DATASET ENTRIES:
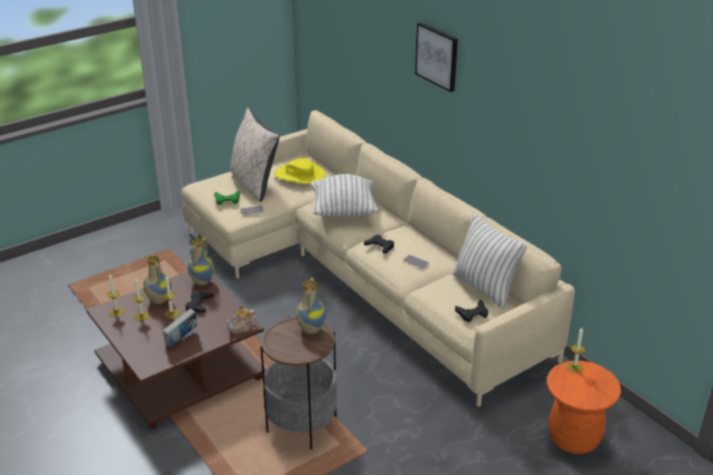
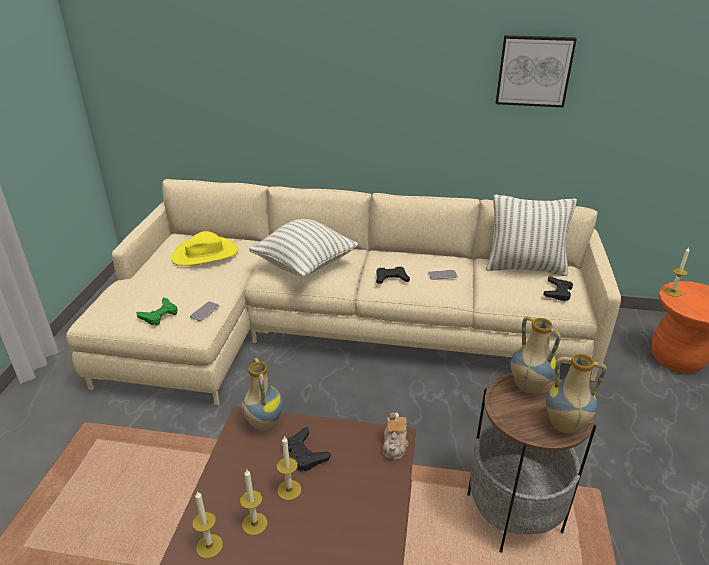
camera: 45 degrees left, 0 degrees up
vase [143,254,171,304] -> vase moved to [546,354,607,434]
book [162,308,198,348] -> none
beige pillow [230,108,280,202] -> none
picture [415,22,458,92] -> picture moved to [496,35,577,107]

WHAT THE EXERCISE ASKS: Exactly as written, restate all of the data, leaving out the images.

ANSWER SPACE:
camera: 45 degrees left, 0 degrees up
vase [143,254,171,304] -> vase moved to [546,354,607,434]
book [162,308,198,348] -> none
beige pillow [230,108,280,202] -> none
picture [415,22,458,92] -> picture moved to [496,35,577,107]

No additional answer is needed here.